SANS BLOCKADE POLL MANIFESTO: POLITICS OF SILENCE

This article was published by the Sangai Express ( http://thesangaiexpress.com) on 21 Jan 2011 at http://www.thesangaiexpress.com/sangai-express-news.php?newsid=12499

In the 2007 Assembly election, the Congress maintained a stoic silence on the Armed Forces Special Powers Act and swept the polls, brushing aside the challenges of other political parties which had promised to lift the said Act, with certain riders. Learn from the past, is probably one dictum which the Congress sincerely believes in for there is just no other comprehensible reason for its silence on blockades in its election manifesto released with all the accompanying hoopla, topped up with a long list of its ‘achievements’ serving as the preamble, on January 19. In as much as election manifestoes are important for their contents for it is a public document promising what it will do if voted to power (We believe that it is equally important even if the party is not voted to power), it also stands that its silence on any issue of public importance is equally important. The politics of blockade has already taken a heavy toll, not only on the material well being of the people but also on their psyche, which in turn has spawned a deep social and political divide. This is a challenge to the very notion and idea of a Manipur as a social and political entity and the reason why the Congress has deemed it fit to maintain a deafening silence on this very crucial matter conveys some significant meaning. For one, it is an extension of the utter indifference demonstrated by the Congress led dispensation at New Delhi, even as the lifelines of the people here were choked for over 100 days. It was the price of the innocuous Onion that brought down a Government at Delhi some years back, but here we are talking about life saving drugs and medical oxygen, without which life saving surgical operations would not be possible. Or is it a case of the Congress coming under the impression that keeping silent on this issue is the best part of the politics of blockade ? Silence may have its benefits, but not when it comes to the formulation of policies and programmes, especially when it is on something as crucial as economic blockade and not when it has been a case of all the marathon blockades coming under the rule of the Congress led Government, both at Delhi and Imphal. UPA I led by the Congress came to power in 2004 at Delhi and SPF I led by the Congress came to power in 2002 at Imphal.

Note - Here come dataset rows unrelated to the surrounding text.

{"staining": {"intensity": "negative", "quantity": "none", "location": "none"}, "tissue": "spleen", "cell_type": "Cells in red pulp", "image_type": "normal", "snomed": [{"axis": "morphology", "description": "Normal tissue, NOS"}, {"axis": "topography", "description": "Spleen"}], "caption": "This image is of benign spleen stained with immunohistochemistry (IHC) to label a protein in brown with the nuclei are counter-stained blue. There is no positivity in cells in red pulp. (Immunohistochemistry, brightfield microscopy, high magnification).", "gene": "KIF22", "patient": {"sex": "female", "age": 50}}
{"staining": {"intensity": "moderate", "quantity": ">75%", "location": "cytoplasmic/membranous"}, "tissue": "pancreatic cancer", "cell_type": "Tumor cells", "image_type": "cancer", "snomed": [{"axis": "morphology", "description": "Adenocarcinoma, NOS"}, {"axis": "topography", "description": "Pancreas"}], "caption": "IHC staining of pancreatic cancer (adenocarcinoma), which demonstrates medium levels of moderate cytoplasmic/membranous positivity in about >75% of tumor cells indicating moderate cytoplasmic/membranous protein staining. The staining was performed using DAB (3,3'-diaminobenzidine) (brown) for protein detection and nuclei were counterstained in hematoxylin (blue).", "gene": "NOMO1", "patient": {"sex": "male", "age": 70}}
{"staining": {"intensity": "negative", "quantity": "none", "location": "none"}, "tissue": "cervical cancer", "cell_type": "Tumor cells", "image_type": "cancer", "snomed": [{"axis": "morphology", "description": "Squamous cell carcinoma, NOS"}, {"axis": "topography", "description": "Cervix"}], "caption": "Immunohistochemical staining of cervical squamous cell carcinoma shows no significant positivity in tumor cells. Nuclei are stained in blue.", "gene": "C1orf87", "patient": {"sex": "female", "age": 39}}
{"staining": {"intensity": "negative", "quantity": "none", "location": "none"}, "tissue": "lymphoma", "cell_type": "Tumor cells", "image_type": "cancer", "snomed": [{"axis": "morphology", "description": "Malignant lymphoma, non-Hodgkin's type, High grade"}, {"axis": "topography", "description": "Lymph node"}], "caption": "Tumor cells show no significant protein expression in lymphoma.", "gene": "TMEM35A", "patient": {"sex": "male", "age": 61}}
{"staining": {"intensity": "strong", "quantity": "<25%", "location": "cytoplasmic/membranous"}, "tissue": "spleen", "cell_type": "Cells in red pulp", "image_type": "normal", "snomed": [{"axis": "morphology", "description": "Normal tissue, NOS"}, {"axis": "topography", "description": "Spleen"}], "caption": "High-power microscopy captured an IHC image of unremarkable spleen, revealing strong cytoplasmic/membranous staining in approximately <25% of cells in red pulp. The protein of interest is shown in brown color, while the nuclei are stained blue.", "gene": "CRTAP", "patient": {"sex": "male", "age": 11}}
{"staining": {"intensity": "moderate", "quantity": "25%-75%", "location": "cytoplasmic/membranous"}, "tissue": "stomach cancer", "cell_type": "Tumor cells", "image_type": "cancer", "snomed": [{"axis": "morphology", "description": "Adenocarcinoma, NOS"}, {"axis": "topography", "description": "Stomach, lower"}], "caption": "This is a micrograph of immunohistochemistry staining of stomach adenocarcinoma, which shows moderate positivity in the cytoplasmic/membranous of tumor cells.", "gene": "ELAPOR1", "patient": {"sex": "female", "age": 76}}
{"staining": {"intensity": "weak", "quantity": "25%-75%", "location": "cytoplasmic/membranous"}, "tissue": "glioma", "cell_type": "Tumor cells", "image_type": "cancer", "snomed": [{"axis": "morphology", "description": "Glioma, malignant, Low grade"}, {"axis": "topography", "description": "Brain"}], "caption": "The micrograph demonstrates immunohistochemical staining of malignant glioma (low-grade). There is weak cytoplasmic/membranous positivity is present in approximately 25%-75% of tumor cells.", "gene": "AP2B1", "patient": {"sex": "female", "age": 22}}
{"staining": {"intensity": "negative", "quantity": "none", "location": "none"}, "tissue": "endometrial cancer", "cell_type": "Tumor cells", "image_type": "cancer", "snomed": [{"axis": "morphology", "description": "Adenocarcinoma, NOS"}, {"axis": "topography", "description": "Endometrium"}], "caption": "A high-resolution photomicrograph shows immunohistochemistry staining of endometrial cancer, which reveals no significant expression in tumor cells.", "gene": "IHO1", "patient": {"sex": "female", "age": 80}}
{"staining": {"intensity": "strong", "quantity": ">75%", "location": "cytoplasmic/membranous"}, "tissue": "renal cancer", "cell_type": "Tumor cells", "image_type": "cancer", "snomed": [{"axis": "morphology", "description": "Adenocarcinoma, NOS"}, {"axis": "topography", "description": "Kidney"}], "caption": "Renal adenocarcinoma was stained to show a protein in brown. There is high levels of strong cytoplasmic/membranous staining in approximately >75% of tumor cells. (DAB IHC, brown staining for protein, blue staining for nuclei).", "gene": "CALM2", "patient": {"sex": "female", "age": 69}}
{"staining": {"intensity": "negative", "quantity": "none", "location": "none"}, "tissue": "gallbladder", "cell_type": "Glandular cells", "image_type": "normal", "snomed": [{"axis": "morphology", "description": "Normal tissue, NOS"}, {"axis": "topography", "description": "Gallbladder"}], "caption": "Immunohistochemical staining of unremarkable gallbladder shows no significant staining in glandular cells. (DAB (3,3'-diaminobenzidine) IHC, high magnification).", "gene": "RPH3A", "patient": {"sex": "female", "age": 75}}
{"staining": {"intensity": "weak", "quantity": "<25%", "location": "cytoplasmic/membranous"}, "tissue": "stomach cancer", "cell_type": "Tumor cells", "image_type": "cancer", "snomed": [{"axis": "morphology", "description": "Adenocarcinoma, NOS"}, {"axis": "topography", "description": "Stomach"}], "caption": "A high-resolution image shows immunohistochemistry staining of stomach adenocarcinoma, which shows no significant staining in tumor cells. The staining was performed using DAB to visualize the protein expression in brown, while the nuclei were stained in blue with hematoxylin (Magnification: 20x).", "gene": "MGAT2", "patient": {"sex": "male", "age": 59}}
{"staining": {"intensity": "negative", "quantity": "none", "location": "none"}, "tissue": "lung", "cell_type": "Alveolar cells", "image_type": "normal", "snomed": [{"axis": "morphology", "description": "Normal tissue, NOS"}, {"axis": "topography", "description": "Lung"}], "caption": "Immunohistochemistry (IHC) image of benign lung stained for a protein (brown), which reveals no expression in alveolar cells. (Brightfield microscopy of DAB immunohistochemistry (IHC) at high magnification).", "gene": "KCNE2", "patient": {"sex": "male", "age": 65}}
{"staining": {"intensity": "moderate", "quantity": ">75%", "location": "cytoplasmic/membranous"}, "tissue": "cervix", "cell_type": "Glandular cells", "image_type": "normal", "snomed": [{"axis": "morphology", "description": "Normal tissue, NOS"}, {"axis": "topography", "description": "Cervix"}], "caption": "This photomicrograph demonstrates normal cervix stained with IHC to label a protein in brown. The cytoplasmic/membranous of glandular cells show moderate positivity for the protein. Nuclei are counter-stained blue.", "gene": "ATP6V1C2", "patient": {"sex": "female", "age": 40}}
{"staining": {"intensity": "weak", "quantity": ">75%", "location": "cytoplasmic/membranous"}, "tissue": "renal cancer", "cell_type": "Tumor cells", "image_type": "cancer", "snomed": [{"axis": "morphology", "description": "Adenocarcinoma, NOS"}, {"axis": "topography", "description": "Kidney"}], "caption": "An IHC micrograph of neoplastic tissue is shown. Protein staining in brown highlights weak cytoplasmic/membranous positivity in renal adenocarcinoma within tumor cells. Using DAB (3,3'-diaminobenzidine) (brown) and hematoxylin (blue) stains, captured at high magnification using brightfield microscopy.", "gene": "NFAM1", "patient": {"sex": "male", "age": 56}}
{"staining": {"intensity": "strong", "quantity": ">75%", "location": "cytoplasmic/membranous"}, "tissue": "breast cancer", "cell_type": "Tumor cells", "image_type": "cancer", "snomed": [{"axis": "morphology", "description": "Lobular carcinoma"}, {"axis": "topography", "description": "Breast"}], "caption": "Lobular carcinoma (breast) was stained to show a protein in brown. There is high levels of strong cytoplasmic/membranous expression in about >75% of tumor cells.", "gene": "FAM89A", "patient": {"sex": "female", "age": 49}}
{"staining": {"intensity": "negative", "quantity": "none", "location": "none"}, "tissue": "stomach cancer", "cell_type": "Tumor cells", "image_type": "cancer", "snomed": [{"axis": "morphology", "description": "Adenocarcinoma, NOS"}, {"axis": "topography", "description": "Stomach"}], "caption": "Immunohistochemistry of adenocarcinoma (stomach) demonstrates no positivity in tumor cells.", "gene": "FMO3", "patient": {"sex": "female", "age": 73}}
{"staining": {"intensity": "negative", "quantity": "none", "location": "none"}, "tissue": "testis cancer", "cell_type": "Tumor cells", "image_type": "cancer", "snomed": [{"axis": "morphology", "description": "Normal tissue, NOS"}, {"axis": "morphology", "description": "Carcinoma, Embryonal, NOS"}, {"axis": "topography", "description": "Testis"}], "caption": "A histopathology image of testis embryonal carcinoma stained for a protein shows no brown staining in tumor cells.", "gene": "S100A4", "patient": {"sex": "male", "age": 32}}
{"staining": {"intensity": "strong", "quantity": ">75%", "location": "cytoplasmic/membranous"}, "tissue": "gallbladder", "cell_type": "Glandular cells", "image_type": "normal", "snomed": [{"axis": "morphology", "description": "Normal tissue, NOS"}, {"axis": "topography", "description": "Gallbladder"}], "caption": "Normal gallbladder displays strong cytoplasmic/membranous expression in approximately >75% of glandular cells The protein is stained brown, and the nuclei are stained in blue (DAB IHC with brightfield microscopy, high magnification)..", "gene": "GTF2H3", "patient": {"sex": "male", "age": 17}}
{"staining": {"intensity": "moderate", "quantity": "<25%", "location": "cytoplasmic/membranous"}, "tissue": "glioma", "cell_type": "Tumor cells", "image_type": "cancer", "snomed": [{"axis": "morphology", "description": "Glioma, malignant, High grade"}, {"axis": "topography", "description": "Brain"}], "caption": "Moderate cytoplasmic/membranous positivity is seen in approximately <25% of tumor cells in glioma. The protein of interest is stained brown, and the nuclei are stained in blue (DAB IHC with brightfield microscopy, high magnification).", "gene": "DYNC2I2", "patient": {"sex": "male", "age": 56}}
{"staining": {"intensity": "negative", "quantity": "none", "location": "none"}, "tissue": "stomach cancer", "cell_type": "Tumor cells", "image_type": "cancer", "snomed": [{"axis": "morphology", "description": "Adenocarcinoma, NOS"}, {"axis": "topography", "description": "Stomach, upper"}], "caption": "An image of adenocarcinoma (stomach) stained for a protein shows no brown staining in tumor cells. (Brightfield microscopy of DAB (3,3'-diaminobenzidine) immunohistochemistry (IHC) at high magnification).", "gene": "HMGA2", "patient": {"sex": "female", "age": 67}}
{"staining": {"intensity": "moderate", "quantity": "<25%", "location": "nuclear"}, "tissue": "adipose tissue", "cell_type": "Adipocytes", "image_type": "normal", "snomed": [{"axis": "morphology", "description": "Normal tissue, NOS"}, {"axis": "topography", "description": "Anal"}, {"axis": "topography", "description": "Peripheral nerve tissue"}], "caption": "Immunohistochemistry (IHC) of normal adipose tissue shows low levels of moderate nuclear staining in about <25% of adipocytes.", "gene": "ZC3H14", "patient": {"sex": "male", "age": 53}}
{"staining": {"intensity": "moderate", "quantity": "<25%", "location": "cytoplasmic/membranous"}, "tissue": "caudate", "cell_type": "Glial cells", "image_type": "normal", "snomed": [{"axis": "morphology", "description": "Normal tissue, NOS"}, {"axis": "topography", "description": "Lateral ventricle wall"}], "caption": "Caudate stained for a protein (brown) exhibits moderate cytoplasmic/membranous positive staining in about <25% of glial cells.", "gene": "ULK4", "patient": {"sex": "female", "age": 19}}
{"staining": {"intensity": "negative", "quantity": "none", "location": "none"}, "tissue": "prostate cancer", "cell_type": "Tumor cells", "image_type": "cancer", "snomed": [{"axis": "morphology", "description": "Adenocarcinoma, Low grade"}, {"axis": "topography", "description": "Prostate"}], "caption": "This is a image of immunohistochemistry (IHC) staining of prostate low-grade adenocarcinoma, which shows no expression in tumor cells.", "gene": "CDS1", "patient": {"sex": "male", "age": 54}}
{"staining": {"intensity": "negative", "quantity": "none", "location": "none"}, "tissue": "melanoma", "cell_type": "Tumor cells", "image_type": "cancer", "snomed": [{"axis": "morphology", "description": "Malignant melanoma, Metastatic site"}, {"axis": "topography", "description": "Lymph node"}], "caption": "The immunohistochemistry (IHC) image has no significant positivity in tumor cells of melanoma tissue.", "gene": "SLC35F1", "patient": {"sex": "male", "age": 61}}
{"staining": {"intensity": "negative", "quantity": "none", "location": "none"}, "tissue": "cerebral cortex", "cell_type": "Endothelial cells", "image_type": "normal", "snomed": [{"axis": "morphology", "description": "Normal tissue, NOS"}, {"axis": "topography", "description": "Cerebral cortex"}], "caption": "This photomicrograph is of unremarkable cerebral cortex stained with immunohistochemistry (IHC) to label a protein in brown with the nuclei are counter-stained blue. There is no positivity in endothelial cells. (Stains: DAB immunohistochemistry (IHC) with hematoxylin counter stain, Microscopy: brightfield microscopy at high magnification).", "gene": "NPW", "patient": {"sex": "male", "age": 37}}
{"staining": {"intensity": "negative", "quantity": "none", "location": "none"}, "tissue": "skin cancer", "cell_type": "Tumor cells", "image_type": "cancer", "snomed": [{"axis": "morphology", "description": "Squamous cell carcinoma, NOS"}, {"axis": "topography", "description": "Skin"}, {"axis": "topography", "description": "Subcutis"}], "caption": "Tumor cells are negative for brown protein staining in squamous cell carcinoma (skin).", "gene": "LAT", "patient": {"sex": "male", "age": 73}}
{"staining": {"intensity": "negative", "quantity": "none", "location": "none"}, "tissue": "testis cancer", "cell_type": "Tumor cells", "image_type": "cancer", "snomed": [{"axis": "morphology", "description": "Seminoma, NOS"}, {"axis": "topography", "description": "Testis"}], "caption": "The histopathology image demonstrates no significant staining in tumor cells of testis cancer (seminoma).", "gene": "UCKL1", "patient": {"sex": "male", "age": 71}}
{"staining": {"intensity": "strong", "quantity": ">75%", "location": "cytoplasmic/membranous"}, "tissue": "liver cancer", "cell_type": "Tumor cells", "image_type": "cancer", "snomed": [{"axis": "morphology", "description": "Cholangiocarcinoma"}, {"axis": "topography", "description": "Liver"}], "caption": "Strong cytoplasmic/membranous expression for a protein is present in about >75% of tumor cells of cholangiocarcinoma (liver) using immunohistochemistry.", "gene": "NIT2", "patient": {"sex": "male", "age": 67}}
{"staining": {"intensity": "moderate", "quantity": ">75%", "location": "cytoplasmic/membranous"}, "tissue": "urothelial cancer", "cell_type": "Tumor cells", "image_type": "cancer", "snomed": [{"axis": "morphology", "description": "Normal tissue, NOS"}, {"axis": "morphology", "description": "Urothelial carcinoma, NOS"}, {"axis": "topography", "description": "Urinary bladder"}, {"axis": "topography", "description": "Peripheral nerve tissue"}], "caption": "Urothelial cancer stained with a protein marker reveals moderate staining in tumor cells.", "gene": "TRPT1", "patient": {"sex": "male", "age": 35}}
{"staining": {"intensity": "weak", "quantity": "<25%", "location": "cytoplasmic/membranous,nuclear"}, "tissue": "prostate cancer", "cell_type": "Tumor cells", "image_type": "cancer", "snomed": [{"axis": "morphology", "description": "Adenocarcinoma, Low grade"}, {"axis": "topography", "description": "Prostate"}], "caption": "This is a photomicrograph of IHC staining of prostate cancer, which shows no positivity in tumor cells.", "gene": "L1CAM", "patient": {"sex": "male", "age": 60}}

 In 2005, the State reeled under the impact of the first marathonesque economic blockade which came in the form of the 52 days National Highways cut off against the decision of the State Government to declare June 18 of that year a general holiday as well as to observe the day as Integrity Day. This was followed by the more than 60 days economic blockade in 2010 imposed by the United Naga Council and backed by the All Naga Students' Association, Manipur ostensibly against the decision of the State Government to go ahead with the election to the Autonomous District Councils under the 2008 Amendment but with the shadow of the ‘Bar the entry of Muivah’ to Manipur stand. In 2011 the 121 days of economic blockade followed concurrently on the demand to upgrade Sadar Hills to the status of a full fledged district called by the Sadar Hills Districthood Demand Committee and the Counter-Blockade called by the United Naga Council against what it termed the designs of the State Government to carve out the ancestral lands of the Nagas to create Sadar Hills district. The overnight queues at petrol pumps, the Rs 80 or Rs 90 per Kg of Onion, the Rs 45 to Rs 50 per Kg of potato, the Rs 2000 per filled LPG cylinder in the black market, the Rs 200 per litre of petrol in the black market, in short the escalating prices of all essential commodities took a heavy toll on the people cutting across community lines. On the other hand it also meant substantially lining up the pockets of the fuel cartel and boosting the black marketeers. This is too significant to be missed. It affected the hills and the valley areas and while the impact on the material well being of the people was the most vocal and pronounced, the scar it left on the psyche of the people and the deepening of the social divide is what is more dangerous. The Congress however thinks this is not important enough for the people. A case of arrogance borne out of being in power for ten consecutive years or a case of taking the beaten path of the 2007 election when it swept the polls despite remaining quiet on AFSPA ? Remaining quiet on AFSPA in a sense reflects where the Congress had human rights on its list of priority and the July 23, 2009 BT Road incident is an apt testimony. Either way, it does not augur well for the land and the people.